Ramazan, bu hakikî anlamıyla bir insanlık tanımıdır, bir insanlık özlemidir, umutlarımıza dâvettir, iyimserliğe çağrıdır.
BİR AYLIK TALİMATNAME DEĞİL ÖMÜR BOYU YÜRÜNECEK YOL
Ramazan’da bir bakıma hem kendimizi yeniden tanımlıyoruz hem de yaşamak istediğimiz toplumu tanımlıyoruz.
Oruç tuttuk, güneşin altında ekmek yemedik ve su içmedik, ancak başkasının ekmeğiyle oynadık, suyunu bizim arkımıza çevirdik!
Oruç tuttuk, güneşin altında insanları üzmedik, ama hava kararınca orucumuzu bozduk ve arabanın penceresini açıp yanımızdan geçen arabanın sürücüsüne sövdük saydık.

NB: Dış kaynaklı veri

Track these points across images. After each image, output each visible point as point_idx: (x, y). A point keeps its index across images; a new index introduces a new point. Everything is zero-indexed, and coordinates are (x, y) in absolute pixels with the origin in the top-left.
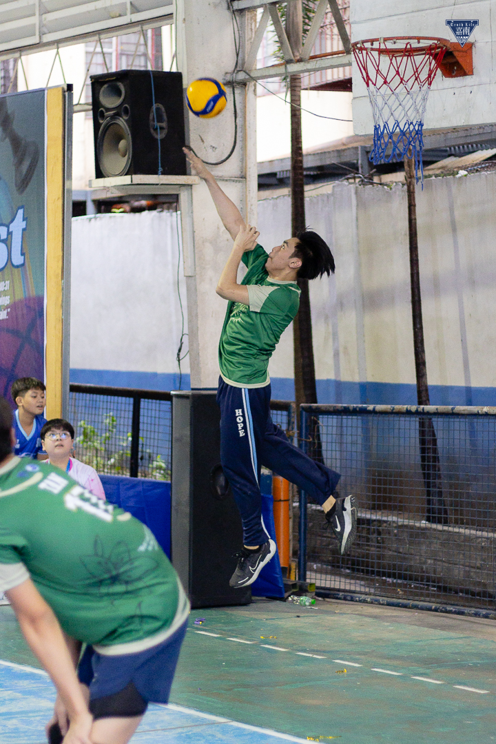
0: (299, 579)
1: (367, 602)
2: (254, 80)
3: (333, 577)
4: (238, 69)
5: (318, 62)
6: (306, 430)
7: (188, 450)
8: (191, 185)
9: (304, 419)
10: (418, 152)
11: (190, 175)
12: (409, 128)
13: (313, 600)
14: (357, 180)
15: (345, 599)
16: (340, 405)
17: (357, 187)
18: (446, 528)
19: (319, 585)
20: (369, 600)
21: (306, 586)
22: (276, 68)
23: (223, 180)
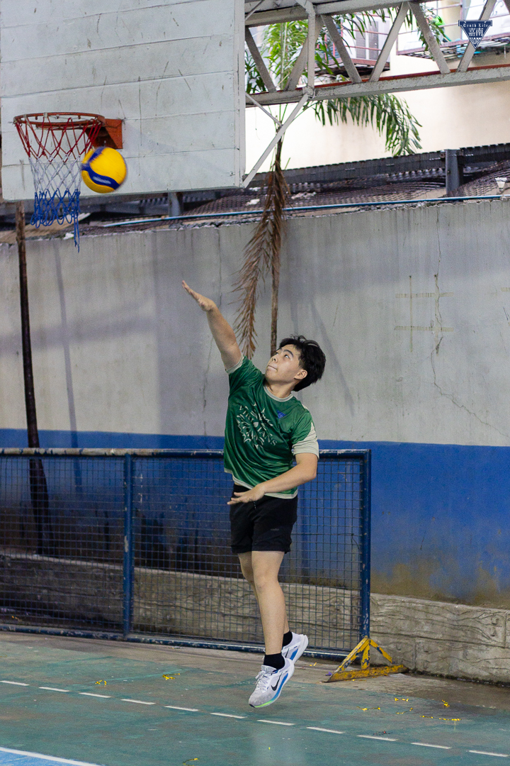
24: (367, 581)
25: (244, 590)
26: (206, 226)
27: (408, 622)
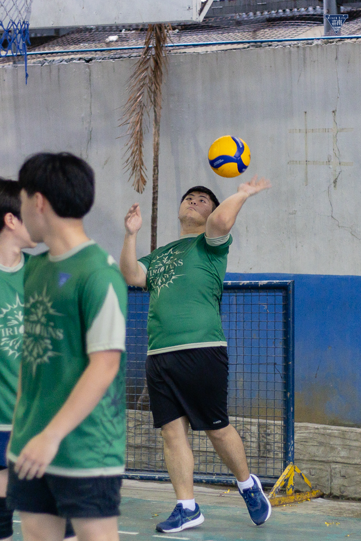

Oruç tuttuk, böylece amirimize yarandık ve bizim bir üst göreve atanmamızı sağladık.
Oruçla gösteriş yaptık, ama kibrimizden ve kinimizden vazgeçmedik.

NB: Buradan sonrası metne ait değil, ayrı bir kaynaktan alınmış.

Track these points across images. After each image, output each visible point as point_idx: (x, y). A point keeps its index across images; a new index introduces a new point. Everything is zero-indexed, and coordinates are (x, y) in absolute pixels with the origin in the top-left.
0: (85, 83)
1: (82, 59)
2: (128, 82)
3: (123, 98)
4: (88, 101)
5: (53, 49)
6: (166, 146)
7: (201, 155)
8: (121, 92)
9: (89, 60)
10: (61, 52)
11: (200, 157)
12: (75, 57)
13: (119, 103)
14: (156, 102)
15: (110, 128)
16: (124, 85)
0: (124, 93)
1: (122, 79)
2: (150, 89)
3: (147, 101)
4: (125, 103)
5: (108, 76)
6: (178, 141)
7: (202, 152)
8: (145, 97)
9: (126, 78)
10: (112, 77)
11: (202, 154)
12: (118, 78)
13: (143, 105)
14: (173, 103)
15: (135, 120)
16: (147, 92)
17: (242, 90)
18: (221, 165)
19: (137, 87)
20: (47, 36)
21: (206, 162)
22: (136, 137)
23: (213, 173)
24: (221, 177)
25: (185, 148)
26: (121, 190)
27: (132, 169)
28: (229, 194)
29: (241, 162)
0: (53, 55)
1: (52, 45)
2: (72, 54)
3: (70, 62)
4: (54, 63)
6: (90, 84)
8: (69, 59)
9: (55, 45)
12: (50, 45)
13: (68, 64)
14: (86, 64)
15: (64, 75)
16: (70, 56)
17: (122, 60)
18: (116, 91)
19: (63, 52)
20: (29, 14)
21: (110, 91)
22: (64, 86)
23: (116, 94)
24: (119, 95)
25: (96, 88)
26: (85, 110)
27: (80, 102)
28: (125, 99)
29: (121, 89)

Ramazan’da aşure ikram ettik, ancak Ramazan’dan sonra komşumuzu gürültümüzle rahatsız ettik.
500 kişiye iftar sofrası kurduk, ancak başka bir 500 insanı işinden attık.
Bir ay dişimizi sıktık nefsimizi gemledik, ama 11 ay dizginleri boşalttık.

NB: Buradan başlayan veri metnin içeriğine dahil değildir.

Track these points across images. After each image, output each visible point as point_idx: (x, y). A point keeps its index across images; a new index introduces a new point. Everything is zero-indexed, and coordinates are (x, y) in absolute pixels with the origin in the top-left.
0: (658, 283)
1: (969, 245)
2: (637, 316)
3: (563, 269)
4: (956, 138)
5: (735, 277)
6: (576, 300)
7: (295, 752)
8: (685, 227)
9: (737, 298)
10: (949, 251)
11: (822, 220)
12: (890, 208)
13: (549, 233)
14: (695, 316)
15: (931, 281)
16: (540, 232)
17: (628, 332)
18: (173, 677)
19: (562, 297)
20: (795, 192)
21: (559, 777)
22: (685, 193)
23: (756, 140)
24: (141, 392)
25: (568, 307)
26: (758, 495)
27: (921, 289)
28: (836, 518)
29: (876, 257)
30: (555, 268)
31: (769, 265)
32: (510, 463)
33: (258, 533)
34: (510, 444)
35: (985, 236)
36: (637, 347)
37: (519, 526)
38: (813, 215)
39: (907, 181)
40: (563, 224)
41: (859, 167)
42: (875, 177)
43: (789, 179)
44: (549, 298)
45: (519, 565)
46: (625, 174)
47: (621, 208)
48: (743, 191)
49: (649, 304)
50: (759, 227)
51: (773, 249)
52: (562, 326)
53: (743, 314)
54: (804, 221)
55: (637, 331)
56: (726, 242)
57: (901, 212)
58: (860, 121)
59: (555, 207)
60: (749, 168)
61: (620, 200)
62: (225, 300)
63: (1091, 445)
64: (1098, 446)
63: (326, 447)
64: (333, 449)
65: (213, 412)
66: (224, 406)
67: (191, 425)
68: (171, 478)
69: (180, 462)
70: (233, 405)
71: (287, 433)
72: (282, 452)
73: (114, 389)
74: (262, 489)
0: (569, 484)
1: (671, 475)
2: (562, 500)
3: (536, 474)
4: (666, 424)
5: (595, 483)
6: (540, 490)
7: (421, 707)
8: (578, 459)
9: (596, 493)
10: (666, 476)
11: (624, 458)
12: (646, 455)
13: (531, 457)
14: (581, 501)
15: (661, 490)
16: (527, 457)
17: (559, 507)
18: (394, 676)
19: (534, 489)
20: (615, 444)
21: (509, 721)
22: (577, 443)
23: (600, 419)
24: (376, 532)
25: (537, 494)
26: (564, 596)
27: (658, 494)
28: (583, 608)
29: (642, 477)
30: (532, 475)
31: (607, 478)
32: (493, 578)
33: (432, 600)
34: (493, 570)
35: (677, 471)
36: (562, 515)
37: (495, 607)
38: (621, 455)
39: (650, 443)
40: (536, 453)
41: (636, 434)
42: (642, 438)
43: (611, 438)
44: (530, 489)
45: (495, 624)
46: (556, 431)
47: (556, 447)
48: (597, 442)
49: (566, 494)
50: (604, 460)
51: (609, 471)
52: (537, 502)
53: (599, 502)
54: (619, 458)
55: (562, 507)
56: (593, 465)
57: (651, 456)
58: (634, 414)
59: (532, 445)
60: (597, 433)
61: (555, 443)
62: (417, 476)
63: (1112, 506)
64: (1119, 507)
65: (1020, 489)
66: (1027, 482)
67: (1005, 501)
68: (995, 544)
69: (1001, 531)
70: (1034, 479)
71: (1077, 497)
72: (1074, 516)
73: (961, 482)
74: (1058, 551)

Acaba bütün bu hallerde oruçlar ne kadar geçerlidir?
Bu soru, Ramazan’ın bir aylık bir talimatname olmadığını, hayat boyu izinden yürünecek erdemli insan tanımı olduğunu hatırlatıyor.
GÜLÜN GÜL İLE TARTILDIĞI BİR TOPLUM
Ramazan erdemli insan tanımı ötesinde bir toplum tanımıdır.
Çıkarların kıran kırana kapıştığı bir toplum değil, dayanışmanın ve paylaşmanın mutluluğuyla yaşayan bir toplum.
Kaynakların mutlu azınlığa servis edildiği bir toplum değil, üretimin emeğe göre paylaşıldığı bir toplum.
Haram yiyicilerin yolları kestiği bir toplum değil, bütün yolların insana gittiği bir toplum.
Trafik yoğunluğunda sinirlerin törpülendiği bir toplum değil, bütün yolların açık olduğu bir toplum.
Paranın her şeyi satın alabildiği bir toplum değil, insanî değerlerin satılık olmadığı bir toplum.
İnsanların çıkmazlarda yalnızlaştığı, yırtıcılaştığı bir toplum değil, gül ile gülün tartıldığı bir toplum.
Ramazan’ın tanımladığı gönül insanını bir ay değil, bir ömür yaşamaya ne dersiniz?
Ramazan’ın tanımladığı gönüldeşler dünyasını kurmak için mücadeleye var mısınız?